=== Task instructions ===
Please return every line below that contains the string "État". Case counts, so a match must have the same uppercase and lowercase letters.
+ + + + + + +
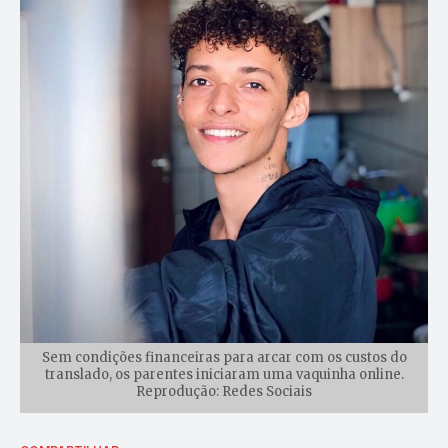
Sem condições financeiras para arcar com os custos do
translado, os parentes iniciaram uma vaquinha online.
Reprodução: Redes Sociais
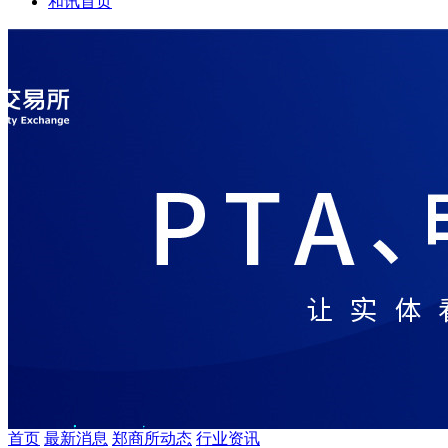
和讯首页
首页
最新消息
郑商所动态
行业资讯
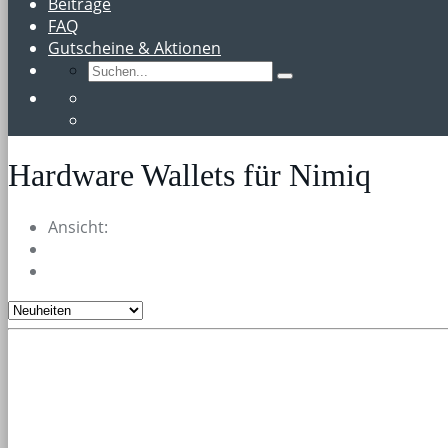
Beiträge
FAQ
Gutscheine & Aktionen
Hardware Wallets für Nimiq
Ansicht:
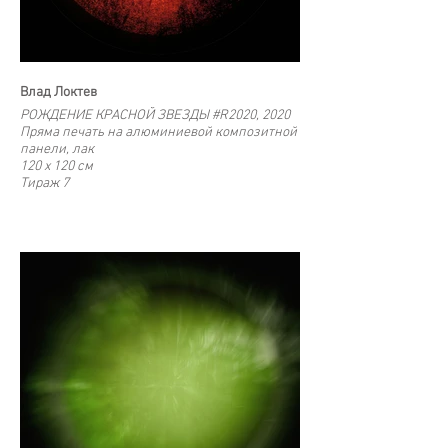
Влад Локтев
РОЖДЕНИЕ КРАСНОЙ ЗВЕЗДЫ #R2020, 2020
Пряма печать на алюминиевой композитной
панели, лак
120 x 120 cм
Тираж 7
60 х 60 см
Тираж 15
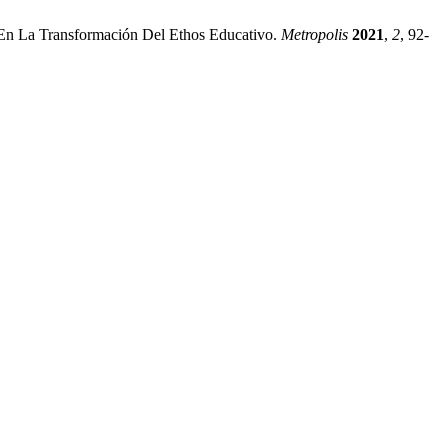
 En La Transformación Del Ethos Educativo.
Metropolis
2021
,
2
, 92-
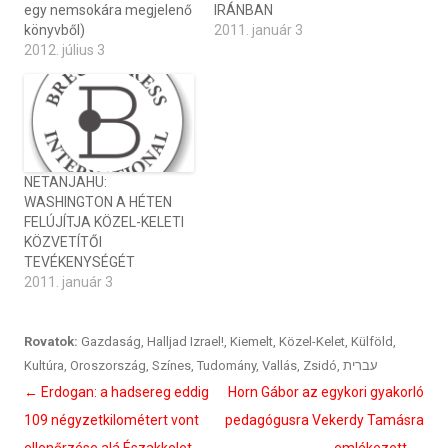
egy nemsokára megjelenő
IRÁNBAN
könyvből)
2011. január 3
2012. július 3
NETANJAHU:
WASHINGTON A HÉTEN
FELÚJÍTJA KÖZEL-KELETI
KÖZVETÍTŐI
TEVÉKENYSÉGÉT
2011. január 3
Rovatok:
Gazdaság
,
Halljad Izrael!
,
Kiemelt
,
Közel-Kelet
,
Külföld
,
Kultúra
,
Oroszország
,
Színes
,
Tudomány
,
Vallás
,
Zsidó
,
עברית
Bejegyzés
←
Erdogan: a hadsereg eddig
Horn Gábor az egykori gyakorló
navigáció
109 négyzetkilométert vont
pedagógusra Vekerdy Tamásra
ellenőrzése alá Északkelet-
emlékezett
→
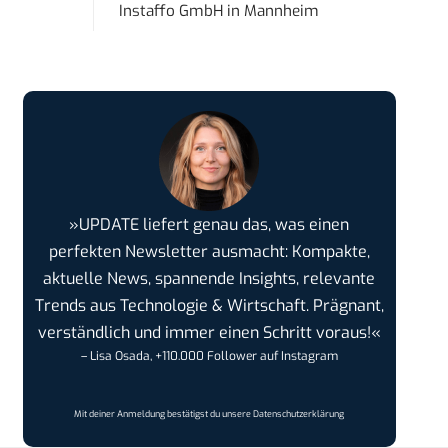
Instaffo GmbH
in
Mannheim
»UPDATE liefert genau das, was einen
perfekten Newsletter ausmacht: Kompakte,
aktuelle News, spannende Insights, relevante
Trends aus Technologie & Wirtschaft. Prägnant,
verständlich und immer einen Schritt voraus!«
– Lisa Osada, +110.000 Follower auf Instagram
Mit deiner Anmeldung bestätigst du unsere
Datenschutzerklärung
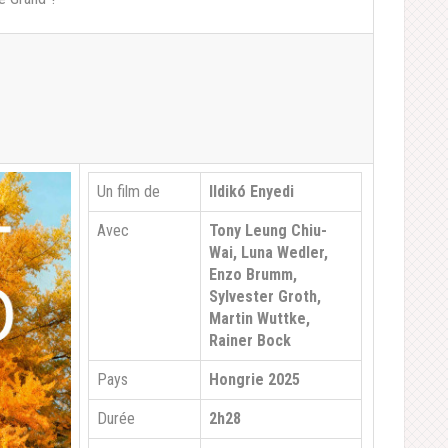
Un film de
Ildikó Enyedi
Avec
Tony Leung Chiu-
Wai, Luna Wedler,
Enzo Brumm,
Sylvester Groth,
Martin Wuttke,
Rainer Bock
Pays
Hongrie 2025
Durée
2h28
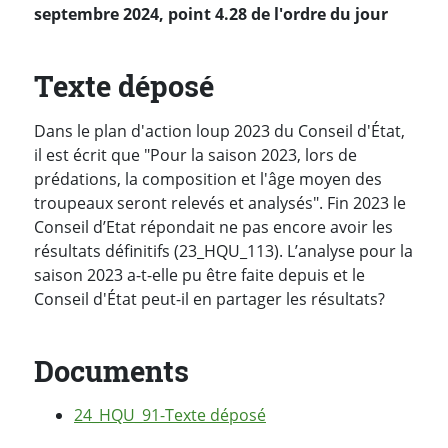
septembre 2024, point 4.28 de l'ordre du jour
Texte déposé
Dans le plan d'action loup 2023 du Conseil d'État,
il est écrit que "Pour la saison 2023, lors de
prédations, la composition et l'âge moyen des
troupeaux seront relevés et analysés". Fin 2023 le
Conseil d’Etat répondait ne pas encore avoir les
résultats définitifs (23_HQU_113). L’analyse pour la
saison 2023 a-t-elle pu être faite depuis et le
Conseil d'État peut-il en partager les résultats?
Documents
24_HQU_91-Texte déposé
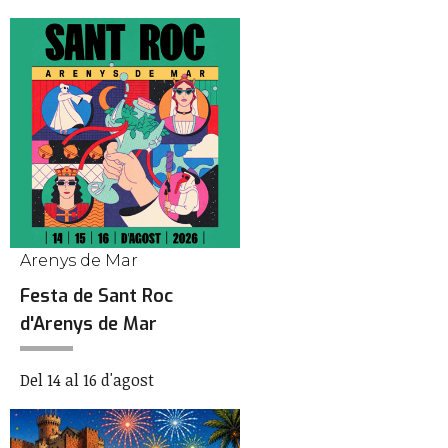
Arenys de Mar
Festa de Sant Roc
d'Arenys de Mar
Del 14 al 16 d'agost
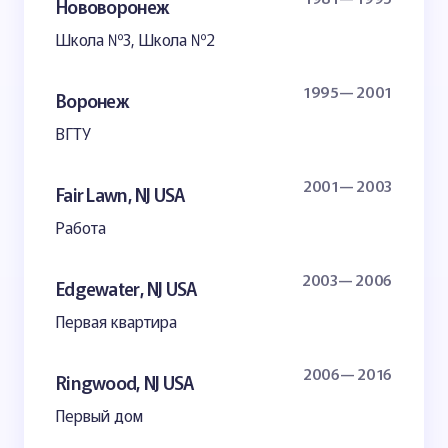
Нововоронеж
Школа №3, Школа №2
1995— 2001
Воронеж
ВГТУ
2001— 2003
Fair Lawn, NJ USA
Работа
2003— 2006
Edgewater, NJ USA
Первая квартира
2006— 2016
Ringwood, NJ USA
Первый дом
+ + + + + + +
=== Problem solution ===
Dans le plan d'action loup 2023 du Conseil d'État,
Conseil d'État peut-il en partager les résultats?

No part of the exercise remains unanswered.